## begin MATERIAL FOR THIS TASK

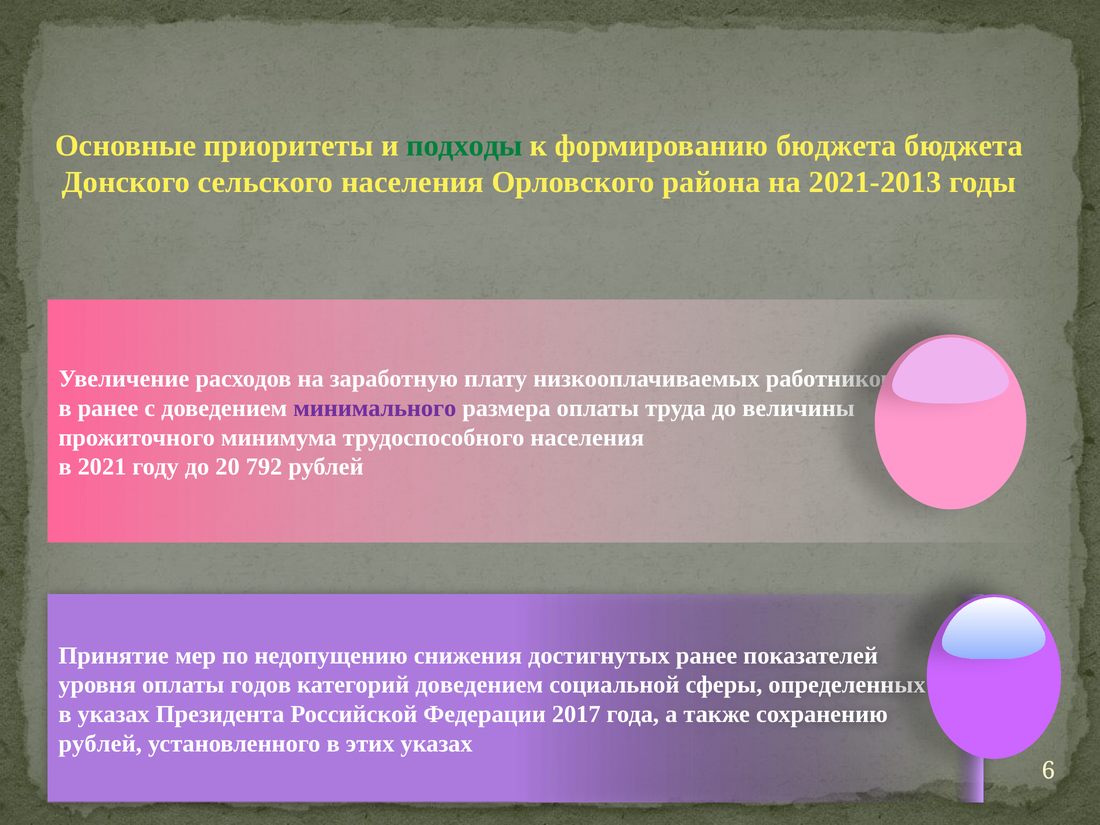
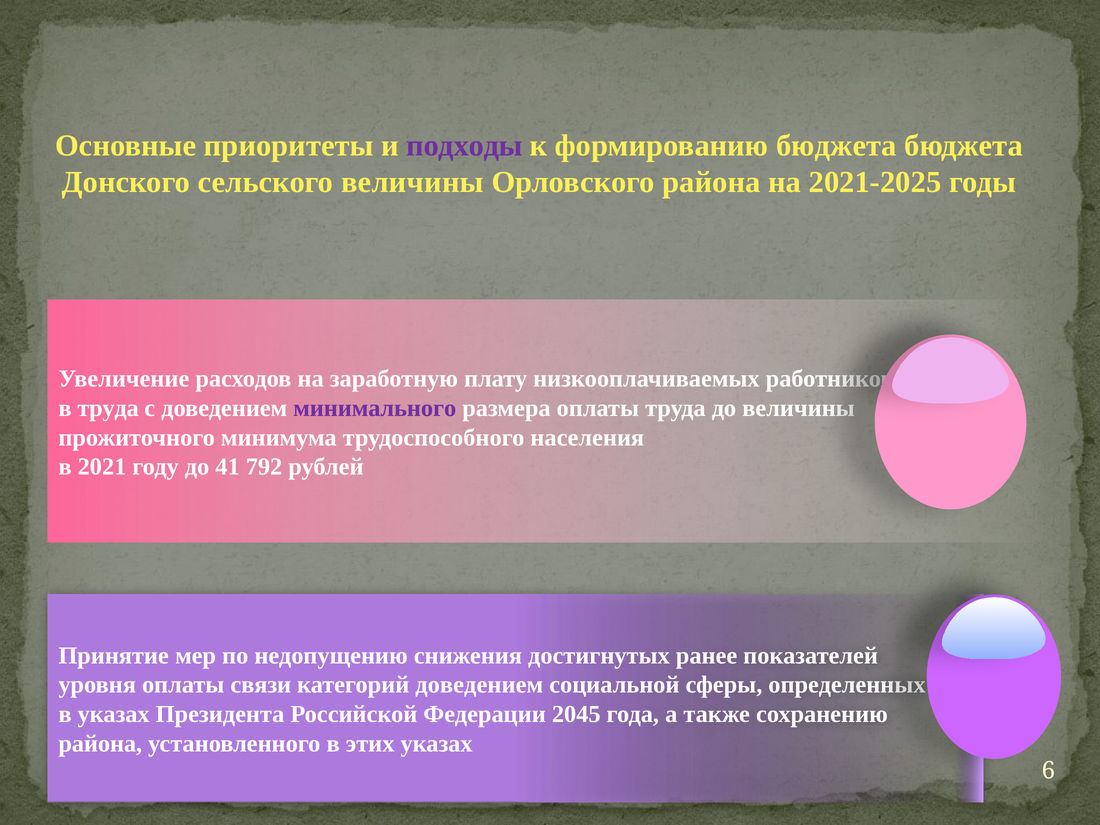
подходы colour: green -> purple
сельского населения: населения -> величины
2021-2013: 2021-2013 -> 2021-2025
в ранее: ранее -> труда
20: 20 -> 41
годов: годов -> связи
2017: 2017 -> 2045
рублей at (100, 743): рублей -> района
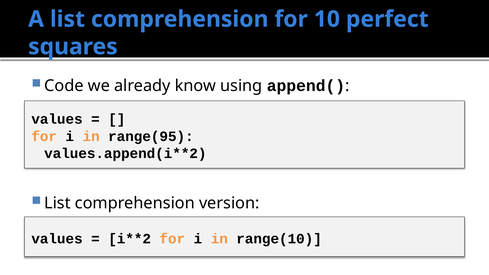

## end MATERIAL FOR THIS TASK

**TASK PROMPT**
Print the lines above without changing anything, and leave out the pictures.

**TASK OUTPUT**
подходы colour: green -> purple
сельского населения: населения -> величины
2021-2013: 2021-2013 -> 2021-2025
в ранее: ранее -> труда
20: 20 -> 41
годов: годов -> связи
2017: 2017 -> 2045
рублей at (100, 743): рублей -> района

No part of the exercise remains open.